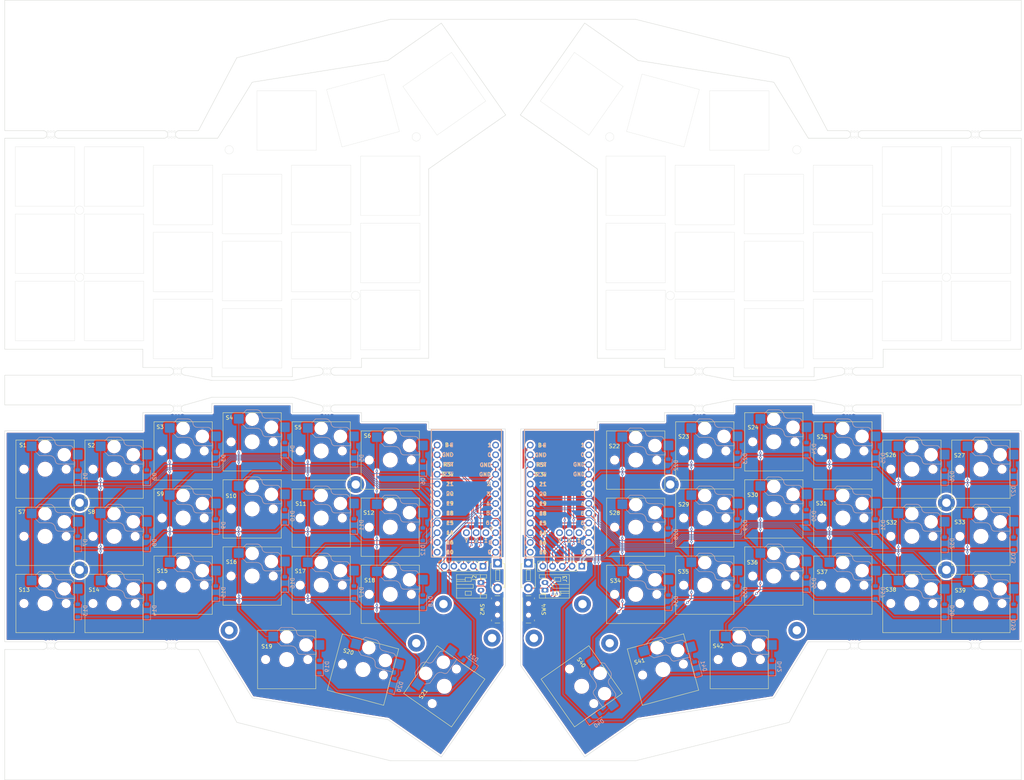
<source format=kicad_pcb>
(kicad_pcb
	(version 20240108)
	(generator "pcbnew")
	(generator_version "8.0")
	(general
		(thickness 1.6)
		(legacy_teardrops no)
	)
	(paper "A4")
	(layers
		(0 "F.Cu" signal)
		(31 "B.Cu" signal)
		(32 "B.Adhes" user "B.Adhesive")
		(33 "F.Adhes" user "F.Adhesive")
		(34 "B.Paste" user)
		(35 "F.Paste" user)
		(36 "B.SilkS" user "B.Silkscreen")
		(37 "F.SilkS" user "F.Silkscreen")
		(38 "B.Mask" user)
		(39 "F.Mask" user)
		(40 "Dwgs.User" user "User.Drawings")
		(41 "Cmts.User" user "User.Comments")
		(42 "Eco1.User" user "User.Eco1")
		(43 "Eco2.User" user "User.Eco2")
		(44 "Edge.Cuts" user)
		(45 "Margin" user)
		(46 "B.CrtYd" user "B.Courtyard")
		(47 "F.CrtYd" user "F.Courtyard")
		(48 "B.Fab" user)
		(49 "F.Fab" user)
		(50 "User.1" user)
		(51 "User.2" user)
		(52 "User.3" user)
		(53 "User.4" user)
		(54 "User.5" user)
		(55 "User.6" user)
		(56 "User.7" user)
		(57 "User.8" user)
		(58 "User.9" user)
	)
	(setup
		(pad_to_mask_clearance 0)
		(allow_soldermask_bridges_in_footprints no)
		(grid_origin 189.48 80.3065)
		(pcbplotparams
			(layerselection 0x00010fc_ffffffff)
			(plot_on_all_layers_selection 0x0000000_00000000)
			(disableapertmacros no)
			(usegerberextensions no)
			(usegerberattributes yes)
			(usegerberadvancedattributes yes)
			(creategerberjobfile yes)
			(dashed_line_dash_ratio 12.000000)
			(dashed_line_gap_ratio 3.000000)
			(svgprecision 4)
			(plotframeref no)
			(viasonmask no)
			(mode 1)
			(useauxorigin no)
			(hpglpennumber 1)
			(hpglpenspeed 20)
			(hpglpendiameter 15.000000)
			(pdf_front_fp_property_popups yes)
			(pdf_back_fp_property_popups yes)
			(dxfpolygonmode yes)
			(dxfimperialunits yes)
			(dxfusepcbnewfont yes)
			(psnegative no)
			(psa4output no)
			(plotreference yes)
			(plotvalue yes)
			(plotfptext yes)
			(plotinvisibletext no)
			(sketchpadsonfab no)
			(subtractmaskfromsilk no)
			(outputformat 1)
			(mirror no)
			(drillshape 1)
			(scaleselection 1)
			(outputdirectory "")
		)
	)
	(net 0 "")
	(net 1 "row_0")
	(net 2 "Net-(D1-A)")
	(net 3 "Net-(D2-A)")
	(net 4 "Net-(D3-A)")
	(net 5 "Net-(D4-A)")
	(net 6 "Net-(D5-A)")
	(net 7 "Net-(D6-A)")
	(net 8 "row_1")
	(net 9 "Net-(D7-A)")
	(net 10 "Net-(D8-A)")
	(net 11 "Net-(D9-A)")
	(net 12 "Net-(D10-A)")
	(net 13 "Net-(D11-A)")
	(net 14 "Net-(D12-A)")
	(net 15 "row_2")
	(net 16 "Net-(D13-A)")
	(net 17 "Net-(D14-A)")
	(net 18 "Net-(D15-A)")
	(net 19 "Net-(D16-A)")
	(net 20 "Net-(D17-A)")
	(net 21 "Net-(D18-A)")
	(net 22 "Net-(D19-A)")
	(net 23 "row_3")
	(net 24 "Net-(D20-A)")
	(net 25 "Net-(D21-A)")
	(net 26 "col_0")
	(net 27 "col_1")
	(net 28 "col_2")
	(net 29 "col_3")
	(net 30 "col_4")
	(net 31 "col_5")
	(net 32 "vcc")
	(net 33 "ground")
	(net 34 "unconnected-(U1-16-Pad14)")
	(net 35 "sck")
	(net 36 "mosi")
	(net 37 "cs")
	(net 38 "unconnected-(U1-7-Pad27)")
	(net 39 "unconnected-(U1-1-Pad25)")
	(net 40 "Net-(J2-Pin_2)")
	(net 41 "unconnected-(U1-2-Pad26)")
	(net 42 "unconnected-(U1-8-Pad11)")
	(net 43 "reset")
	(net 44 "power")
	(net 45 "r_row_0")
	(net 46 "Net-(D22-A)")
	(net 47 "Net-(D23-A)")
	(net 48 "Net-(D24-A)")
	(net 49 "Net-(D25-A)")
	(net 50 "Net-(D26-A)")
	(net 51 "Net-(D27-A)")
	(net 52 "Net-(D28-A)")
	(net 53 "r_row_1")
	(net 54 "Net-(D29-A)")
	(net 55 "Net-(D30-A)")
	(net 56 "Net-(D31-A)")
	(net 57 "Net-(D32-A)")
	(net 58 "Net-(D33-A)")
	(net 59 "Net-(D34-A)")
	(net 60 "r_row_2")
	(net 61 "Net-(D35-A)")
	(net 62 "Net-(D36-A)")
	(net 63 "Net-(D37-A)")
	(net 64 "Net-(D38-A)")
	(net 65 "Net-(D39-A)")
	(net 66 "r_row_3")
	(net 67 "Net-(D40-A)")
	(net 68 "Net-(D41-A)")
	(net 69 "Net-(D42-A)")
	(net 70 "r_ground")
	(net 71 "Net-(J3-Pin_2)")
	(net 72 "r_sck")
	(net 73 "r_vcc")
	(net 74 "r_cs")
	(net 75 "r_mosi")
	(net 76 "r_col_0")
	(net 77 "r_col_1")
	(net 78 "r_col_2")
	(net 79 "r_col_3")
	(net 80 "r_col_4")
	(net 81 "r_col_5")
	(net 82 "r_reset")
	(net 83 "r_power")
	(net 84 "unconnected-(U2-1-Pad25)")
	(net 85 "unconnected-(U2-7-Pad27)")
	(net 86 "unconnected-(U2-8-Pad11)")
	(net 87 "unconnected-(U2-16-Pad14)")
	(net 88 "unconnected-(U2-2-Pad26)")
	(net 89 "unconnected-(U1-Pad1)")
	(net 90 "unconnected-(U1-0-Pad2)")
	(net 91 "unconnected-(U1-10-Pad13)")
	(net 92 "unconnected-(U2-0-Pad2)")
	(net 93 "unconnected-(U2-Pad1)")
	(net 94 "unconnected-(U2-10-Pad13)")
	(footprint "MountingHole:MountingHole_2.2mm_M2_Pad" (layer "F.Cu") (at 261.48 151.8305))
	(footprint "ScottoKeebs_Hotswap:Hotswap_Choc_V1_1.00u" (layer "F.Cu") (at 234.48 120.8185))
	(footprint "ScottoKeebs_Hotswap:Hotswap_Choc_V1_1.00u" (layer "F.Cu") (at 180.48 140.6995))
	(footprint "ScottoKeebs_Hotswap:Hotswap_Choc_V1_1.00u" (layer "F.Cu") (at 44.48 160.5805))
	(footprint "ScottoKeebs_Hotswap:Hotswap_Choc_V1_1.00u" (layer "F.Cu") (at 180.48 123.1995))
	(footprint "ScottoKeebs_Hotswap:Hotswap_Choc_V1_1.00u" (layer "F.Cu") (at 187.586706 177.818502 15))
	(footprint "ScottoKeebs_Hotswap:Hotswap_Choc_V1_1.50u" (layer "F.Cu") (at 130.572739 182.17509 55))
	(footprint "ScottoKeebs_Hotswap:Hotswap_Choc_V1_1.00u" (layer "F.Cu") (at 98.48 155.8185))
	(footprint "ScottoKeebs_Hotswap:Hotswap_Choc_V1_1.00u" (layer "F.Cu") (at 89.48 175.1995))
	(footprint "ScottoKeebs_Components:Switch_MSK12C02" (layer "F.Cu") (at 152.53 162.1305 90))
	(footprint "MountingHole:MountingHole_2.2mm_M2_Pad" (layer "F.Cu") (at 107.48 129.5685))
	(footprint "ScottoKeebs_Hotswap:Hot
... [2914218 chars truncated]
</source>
□ □ □ □ □
Set down the whole listing exactly as given, except for the pictures.

<source format=kicad_pcb>
(kicad_pcb
	(version 20240108)
	(generator "pcbnew")
	(generator_version "8.0")
	(general
		(thickness 1.6)
		(legacy_teardrops no)
	)
	(paper "A4")
	(layers
		(0 "F.Cu" signal)
		(31 "B.Cu" signal)
		(32 "B.Adhes" user "B.Adhesive")
		(33 "F.Adhes" user "F.Adhesive")
		(34 "B.Paste" user)
		(35 "F.Paste" user)
		(36 "B.SilkS" user "B.Silkscreen")
		(37 "F.SilkS" user "F.Silkscreen")
		(38 "B.Mask" user)
		(39 "F.Mask" user)
		(40 "Dwgs.User" user "User.Drawings")
		(41 "Cmts.User" user "User.Comments")
		(42 "Eco1.User" user "User.Eco1")
		(43 "Eco2.User" user "User.Eco2")
		(44 "Edge.Cuts" user)
		(45 "Margin" user)
		(46 "B.CrtYd" user "B.Courtyard")
		(47 "F.CrtYd" user "F.Courtyard")
		(48 "B.Fab" user)
		(49 "F.Fab" user)
		(50 "User.1" user)
		(51 "User.2" user)
		(52 "User.3" user)
		(53 "User.4" user)
		(54 "User.5" user)
		(55 "User.6" user)
		(56 "User.7" user)
		(57 "User.8" user)
		(58 "User.9" user)
	)
	(setup
		(pad_to_mask_clearance 0)
		(allow_soldermask_bridges_in_footprints no)
		(grid_origin 189.48 80.3065)
		(pcbplotparams
			(layerselection 0x00010fc_ffffffff)
			(plot_on_all_layers_selection 0x0000000_00000000)
			(disableapertmacros no)
			(usegerberextensions no)
			(usegerberattributes yes)
			(usegerberadvancedattributes yes)
			(creategerberjobfile yes)
			(dashed_line_dash_ratio 12.000000)
			(dashed_line_gap_ratio 3.000000)
			(svgprecision 4)
			(plotframeref no)
			(viasonmask no)
			(mode 1)
			(useauxorigin no)
			(hpglpennumber 1)
			(hpglpenspeed 20)
			(hpglpendiameter 15.000000)
			(pdf_front_fp_property_popups yes)
			(pdf_back_fp_property_popups yes)
			(dxfpolygonmode yes)
			(dxfimperialunits yes)
			(dxfusepcbnewfont yes)
			(psnegative no)
			(psa4output no)
			(plotreference yes)
			(plotvalue yes)
			(plotfptext yes)
			(plotinvisibletext no)
			(sketchpadsonfab no)
			(subtractmaskfromsilk no)
			(outputformat 1)
			(mirror no)
			(drillshape 1)
			(scaleselection 1)
			(outputdirectory "")
		)
	)
	(net 0 "")
	(net 1 "row_0")
	(net 2 "Net-(D1-A)")
	(net 3 "Net-(D2-A)")
	(net 4 "Net-(D3-A)")
	(net 5 "Net-(D4-A)")
	(net 6 "Net-(D5-A)")
	(net 7 "Net-(D6-A)")
	(net 8 "row_1")
	(net 9 "Net-(D7-A)")
	(net 10 "Net-(D8-A)")
	(net 11 "Net-(D9-A)")
	(net 12 "Net-(D10-A)")
	(net 13 "Net-(D11-A)")
	(net 14 "Net-(D12-A)")
	(net 15 "row_2")
	(net 16 "Net-(D13-A)")
	(net 17 "Net-(D14-A)")
	(net 18 "Net-(D15-A)")
	(net 19 "Net-(D16-A)")
	(net 20 "Net-(D17-A)")
	(net 21 "Net-(D18-A)")
	(net 22 "Net-(D19-A)")
	(net 23 "row_3")
	(net 24 "Net-(D20-A)")
	(net 25 "Net-(D21-A)")
	(net 26 "col_0")
	(net 27 "col_1")
	(net 28 "col_2")
	(net 29 "col_3")
	(net 30 "col_4")
	(net 31 "col_5")
	(net 32 "vcc")
	(net 33 "ground")
	(net 34 "unconnected-(U1-16-Pad14)")
	(net 35 "sck")
	(net 36 "mosi")
	(net 37 "cs")
	(net 38 "unconnected-(U1-7-Pad27)")
	(net 39 "unconnected-(U1-1-Pad25)")
	(net 40 "Net-(J2-Pin_2)")
	(net 41 "unconnected-(U1-2-Pad26)")
	(net 42 "unconnected-(U1-8-Pad11)")
	(net 43 "reset")
	(net 44 "power")
	(net 45 "r_row_0")
	(net 46 "Net-(D22-A)")
	(net 47 "Net-(D23-A)")
	(net 48 "Net-(D24-A)")
	(net 49 "Net-(D25-A)")
	(net 50 "Net-(D26-A)")
	(net 51 "Net-(D27-A)")
	(net 52 "Net-(D28-A)")
	(net 53 "r_row_1")
	(net 54 "Net-(D29-A)")
	(net 55 "Net-(D30-A)")
	(net 56 "Net-(D31-A)")
	(net 57 "Net-(D32-A)")
	(net 58 "Net-(D33-A)")
	(net 59 "Net-(D34-A)")
	(net 60 "r_row_2")
	(net 61 "Net-(D35-A)")
	(net 62 "Net-(D36-A)")
	(net 63 "Net-(D37-A)")
	(net 64 "Net-(D38-A)")
	(net 65 "Net-(D39-A)")
	(net 66 "r_row_3")
	(net 67 "Net-(D40-A)")
	(net 68 "Net-(D41-A)")
	(net 69 "Net-(D42-A)")
	(net 70 "r_ground")
	(net 71 "Net-(J3-Pin_2)")
	(net 72 "r_sck")
	(net 73 "r_vcc")
	(net 74 "r_cs")
	(net 75 "r_mosi")
	(net 76 "r_col_0")
	(net 77 "r_col_1")
	(net 78 "r_col_2")
	(net 79 "r_col_3")
	(net 80 "r_col_4")
	(net 81 "r_col_5")
	(net 82 "r_reset")
	(net 83 "r_power")
	(net 84 "unconnected-(U2-1-Pad25)")
	(net 85 "unconnected-(U2-7-Pad27)")
	(net 86 "unconnected-(U2-8-Pad11)")
	(net 87 "unconnected-(U2-16-Pad14)")
	(net 88 "unconnected-(U2-2-Pad26)")
	(net 89 "unconnected-(U1-Pad1)")
	(net 90 "unconnected-(U1-0-Pad2)")
	(net 91 "unconnected-(U1-10-Pad13)")
	(net 92 "unconnected-(U2-0-Pad2)")
	(net 93 "unconnected-(U2-Pad1)")
	(net 94 "unconnected-(U2-10-Pad13)")
	(footprint "MountingHole:MountingHole_2.2mm_M2_Pad" (layer "F.Cu") (at 261.48 151.8305))
	(footprint "ScottoKeebs_Hotswap:Hotswap_Choc_V1_1.00u" (layer "F.Cu") (at 234.48 120.8185))
	(footprint "ScottoKeebs_Hotswap:Hotswap_Choc_V1_1.00u" (layer "F.Cu") (at 180.48 140.6995))
	(footprint "ScottoKeebs_Hotswap:Hotswap_Choc_V1_1.00u" (layer "F.Cu") (at 44.48 160.5805))
	(footprint "ScottoKeebs_Hotswap:Hotswap_Choc_V1_1.00u" (layer "F.Cu") (at 180.48 123.1995))
	(footprint "ScottoKeebs_Hotswap:Hotswap_Choc_V1_1.00u" (layer "F.Cu") (at 187.586706 177.818502 15))
	(footprint "ScottoKeebs_Hotswap:Hotswap_Choc_V1_1.50u" (layer "F.Cu") (at 130.572739 182.17509 55))
	(footprint "ScottoKeebs_Hotswap:Hotswap_Choc_V1_1.00u" (layer "F.Cu") (at 98.48 155.8185))
	(footprint "ScottoKeebs_Hotswap:Hotswap_Choc_V1_1.00u" (layer "F.Cu") (at 89.48 175.1995))
	(footprint "ScottoKeebs_Components:Switch_MSK12C02" (layer "F.Cu") (at 152.53 162.1305 90))
	(footprint "MountingHole:MountingHole_2.2mm_M2_Pad" (layer "F.Cu") (at 107.48 129.5685))
	(footprint "ScottoKeebs_Hotswap:Hot
... [2914218 chars truncated]
</source>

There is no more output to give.